Serena Williams und Scharapowa im Melbourne-Finale

Serena Williams und Maria Scharapowa stehen im Finale der Australian Open. Die Weltranglisten-Erste Williams entschied das amerikanische Halbfinal-Duell mit der 19 Jahre alten Madison Keys mit 7:6 (7:5), 6:2 für sich.

Zuvor hatte sich Scharapowa gegen ihre russische Landsfrau Jekaterina Makarowa ebenfalls in zwei Sätzen 6:3, 6:2 durchgesetzt. Damit kommt es in Melbourne zum insgesamt 19. Duell zwischen den aktuell besten beiden Tennisspielerinnen der Welt.

«Ich freue mich sehr, hier wieder im Finale zu stehen. Ich bin nicht mit der Erwartung hierhergekommen, das zu schaffen», sagte Williams. Die fünfmalige Australian-Open-Gewinnerin und 18-malige Grand-Slam-Turniersiegerin tat sich nur am Ende schwer gegen die Halbfinal-Debütantin Keys. Erst den neunten Matchball konnte die 33-Jährige nach 84 Minuten auf dem Center Court verwandeln.

Williams ist nun die älteste Australian-Open-Finalistin in der Geschichte des Profitennis. Die bisherige Bestmarke hielt Chris Evert, die 1988 im Endspiel gegen Steffi Graf verlor. Die jüngere der beiden Williams-Schwestern steht erstmals seit 2010 im Semifinale - und hat jedes Mal, wenn sie in Melbourne unter den besten Vier stand, auch das Turnier gewonnen (2003, 2005, 2007, 2009, 2010).

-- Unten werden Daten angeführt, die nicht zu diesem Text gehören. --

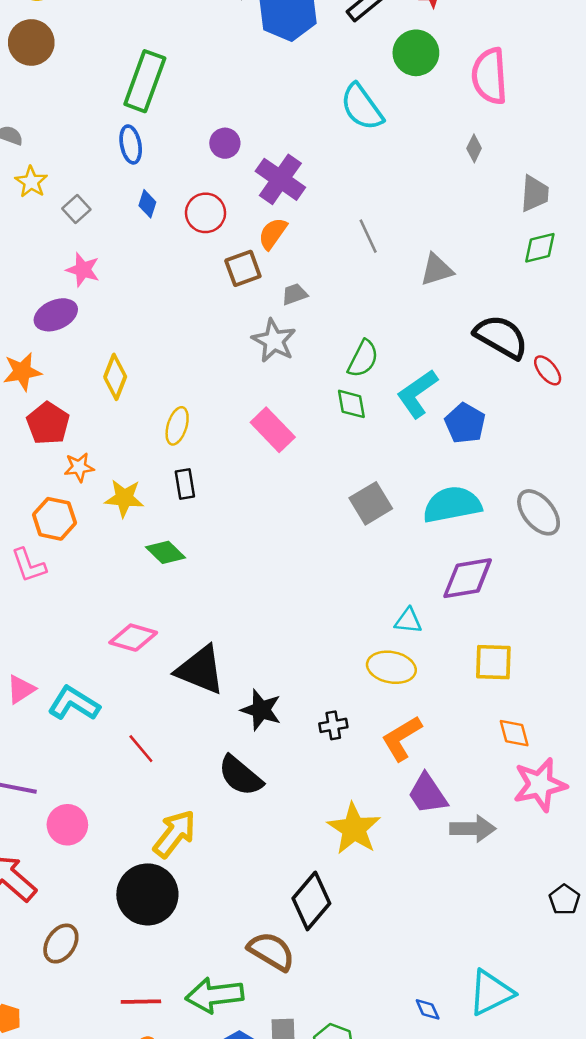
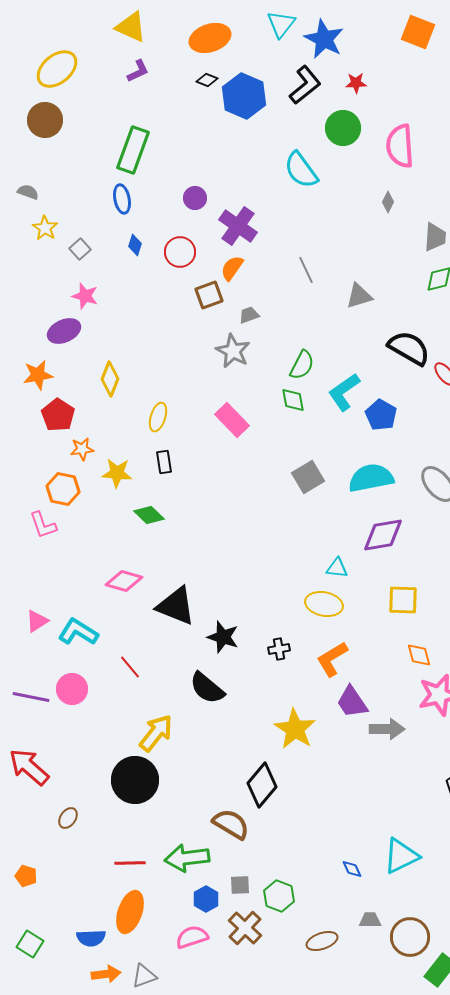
pink circle: (67, 825) -> (72, 689), moved
brown ellipse: (61, 944) -> (68, 818), size x0.7

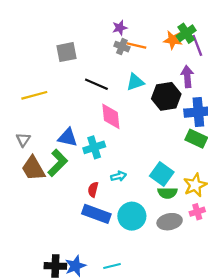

Scharapowa ließ der an Nummer zehn gesetzten Makarowa, die im Achtelfinale Julia Görges aus Bad Oldesloe als letzte deutsche Spielerin aus dem Turnier geworfen hatte, keine Chance. «Ich bin sehr stolz», sagte die letztjährige French-Open-Siegerin Scharapowa. Nur einmal im ganzen Turnier musste die 27-Jährige wirklich zittern, als sie in der zweiten Runde gegen die Qualifikantin Alexandra Panowa zwei Matchbälle abwehrte und mit viel Mühe 6:1, 4:6, 7:5 gewann.

Bei einem Grand-Slam-Turnier standen sich Williams und Scharapowa zuletzt 2013 im Finale der French Open gegenüber. Die Bilanz ist aus Sicht der Weltranglisten-Zweiten desaströs. Seit 2004 hat Scharapowa in 15 Partien nicht mehr gegen die jüngere der beiden Williams-Schwestern gewonnen. Im direkten Vergleich liegt sie 2:16 hinten. «Ich bin eine Kämpferin. Ich werde rausgehen und alles dafür tun, das Ergebnis umzudrehen», kündigte Scharapowa an.